We can see that the model has improved as we progress through the steps, although maybe at the cost of complexity. At each step, we added the effect that resulted in the best model, but we didn’t say what “best” means. To have a process for deciding on the best model at each step and the best model over all steps, we need to be able to put a number on how good a model is. In fact, statisticians have thought up many ways to do this. In this example, we have used the corrected Akaike's Information Criterion or AICc. At each step, we added the effect that gave the model with the lowest AICc. Here, we have a plot of AICc versus step number:
A lower AICc represents a better model: AICc reduces as the fit to the data improves; adding parameters to the model increases AICc. We can use it to find the sweet spot that balances goodness-of-fit and complexity. In this case, we see that AICc reduces from Step 0 to Step 7 and then increases off-the-scale towards Step 20. (The yellow and green bands are a guide -- models with an AICc in those ranges are somewhat equivalent to the best model.) We might therefore choose the model at Step 7:
The process we have described is called stepwise regression or stepwise selection. More specifically, we used forward stepwise selection. You could use backward selection when you have more runs than parameters to fit, so you can start with all the effects in the model and work backwards by taking out the least important effect at each step. You can also use a combination of forward and backward. Another choice you have is whether to specify effect heredity, so that second order effects can only be included if their main effects are also in the model. Models that obey effect heredity are generally preferred.

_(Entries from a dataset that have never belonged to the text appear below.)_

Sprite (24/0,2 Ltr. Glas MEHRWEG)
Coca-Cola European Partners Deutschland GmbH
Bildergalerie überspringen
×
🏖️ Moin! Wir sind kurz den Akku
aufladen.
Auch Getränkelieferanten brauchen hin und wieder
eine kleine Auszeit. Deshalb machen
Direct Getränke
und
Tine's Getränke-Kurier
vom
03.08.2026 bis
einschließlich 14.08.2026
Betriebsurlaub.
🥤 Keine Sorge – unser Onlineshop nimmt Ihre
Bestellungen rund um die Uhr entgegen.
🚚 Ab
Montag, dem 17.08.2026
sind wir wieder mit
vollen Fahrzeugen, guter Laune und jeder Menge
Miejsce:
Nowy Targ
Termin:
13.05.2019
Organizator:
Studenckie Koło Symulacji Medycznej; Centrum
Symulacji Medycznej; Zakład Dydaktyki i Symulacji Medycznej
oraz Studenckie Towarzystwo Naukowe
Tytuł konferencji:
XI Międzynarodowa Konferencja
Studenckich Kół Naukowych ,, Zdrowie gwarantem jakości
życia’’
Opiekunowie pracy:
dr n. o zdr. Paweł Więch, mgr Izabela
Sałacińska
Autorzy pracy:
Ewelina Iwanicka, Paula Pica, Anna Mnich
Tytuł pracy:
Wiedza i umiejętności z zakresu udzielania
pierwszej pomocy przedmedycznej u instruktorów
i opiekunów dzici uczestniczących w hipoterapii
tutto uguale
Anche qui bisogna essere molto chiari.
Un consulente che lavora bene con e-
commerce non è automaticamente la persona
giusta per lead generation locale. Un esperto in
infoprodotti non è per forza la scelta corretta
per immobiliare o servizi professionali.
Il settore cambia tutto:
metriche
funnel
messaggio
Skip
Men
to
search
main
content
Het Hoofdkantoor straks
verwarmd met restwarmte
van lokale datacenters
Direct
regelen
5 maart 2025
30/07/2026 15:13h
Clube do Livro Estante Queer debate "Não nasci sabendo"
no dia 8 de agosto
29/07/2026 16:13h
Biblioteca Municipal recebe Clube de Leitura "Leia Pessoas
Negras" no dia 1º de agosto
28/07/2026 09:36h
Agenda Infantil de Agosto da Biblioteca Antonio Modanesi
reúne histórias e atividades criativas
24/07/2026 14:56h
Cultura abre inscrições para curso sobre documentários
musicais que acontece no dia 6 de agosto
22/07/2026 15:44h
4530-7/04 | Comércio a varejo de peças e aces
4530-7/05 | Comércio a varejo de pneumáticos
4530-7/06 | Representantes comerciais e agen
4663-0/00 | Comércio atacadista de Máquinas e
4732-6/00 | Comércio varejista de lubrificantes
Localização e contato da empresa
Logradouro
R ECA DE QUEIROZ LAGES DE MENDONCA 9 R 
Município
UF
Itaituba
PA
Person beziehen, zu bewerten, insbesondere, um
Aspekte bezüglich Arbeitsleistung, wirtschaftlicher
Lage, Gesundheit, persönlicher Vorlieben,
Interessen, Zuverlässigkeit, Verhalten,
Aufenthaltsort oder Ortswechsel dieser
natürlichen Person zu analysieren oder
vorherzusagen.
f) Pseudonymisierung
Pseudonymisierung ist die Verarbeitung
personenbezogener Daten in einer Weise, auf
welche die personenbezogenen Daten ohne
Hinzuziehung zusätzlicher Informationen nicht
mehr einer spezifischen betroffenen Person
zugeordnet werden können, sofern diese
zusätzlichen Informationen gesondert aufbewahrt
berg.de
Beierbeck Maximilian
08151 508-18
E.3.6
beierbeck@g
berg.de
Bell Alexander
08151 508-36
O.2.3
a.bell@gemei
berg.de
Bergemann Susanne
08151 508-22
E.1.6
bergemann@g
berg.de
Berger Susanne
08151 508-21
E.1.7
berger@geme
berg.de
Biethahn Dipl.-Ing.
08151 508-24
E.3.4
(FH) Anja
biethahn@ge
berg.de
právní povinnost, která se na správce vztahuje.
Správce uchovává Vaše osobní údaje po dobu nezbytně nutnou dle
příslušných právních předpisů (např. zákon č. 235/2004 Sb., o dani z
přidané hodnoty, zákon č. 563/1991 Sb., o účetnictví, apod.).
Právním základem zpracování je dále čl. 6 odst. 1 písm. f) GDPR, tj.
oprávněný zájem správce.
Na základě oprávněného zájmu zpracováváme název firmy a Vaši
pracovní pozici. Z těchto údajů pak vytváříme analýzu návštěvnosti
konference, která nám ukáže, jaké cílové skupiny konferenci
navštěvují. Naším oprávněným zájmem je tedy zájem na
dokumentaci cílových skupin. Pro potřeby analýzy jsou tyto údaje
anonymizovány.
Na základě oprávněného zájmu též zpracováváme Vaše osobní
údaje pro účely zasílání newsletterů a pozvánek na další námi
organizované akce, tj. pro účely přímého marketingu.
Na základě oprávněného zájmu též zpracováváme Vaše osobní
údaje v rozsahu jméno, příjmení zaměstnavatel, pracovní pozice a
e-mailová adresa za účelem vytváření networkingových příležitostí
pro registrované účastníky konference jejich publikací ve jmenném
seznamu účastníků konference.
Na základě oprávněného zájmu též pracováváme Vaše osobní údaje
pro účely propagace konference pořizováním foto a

These various options and others are available in an automated stepwise process in software like JMP. The Generalized Regression platform in JMP Pro gives an interactive and visual interface to explore the model possibilities. This is useful because the final choice of model will rely not just on AICc or any one statistical measure.
…But some are useful.” This famous quote captures a truth that is worrying if you are new to DoE: There is no right answer at the end of it all! The model will approximate the real behaviour, so will always be “wrong” in some sense. You shouldn’t think that this is a problem. Models that are “wrong” in this way allow us to focus on understanding the important behaviours to meet our scientific and engineering objectives. As we said before, we are aiming for a parsimonious model.
With this example, we have seen how we can build useful models by sorting through a relatively large number of possible effects to find the important few. We have also seen how we can use statistical methods, along with our experience and knowledge of the system, to choose the most useful model. Our designed experiment gave us the data we needed to achieve this, and with the minimum experimental effort. At each step, the method can select the best effect because of the clarity that comes with the correlation properties of the design. Again, the take-home message is that if you want to be confident about efficiently getting to the most useful solution, you need to use DoE.
In the final post in this series, we will try to summarise all that we have learned and also talk about what we have missed.
 In fact, it seems that Einstein didn't say this. Ironically, his version was not as simple as it could have been.
 George Box. See this wikipedia entry for more.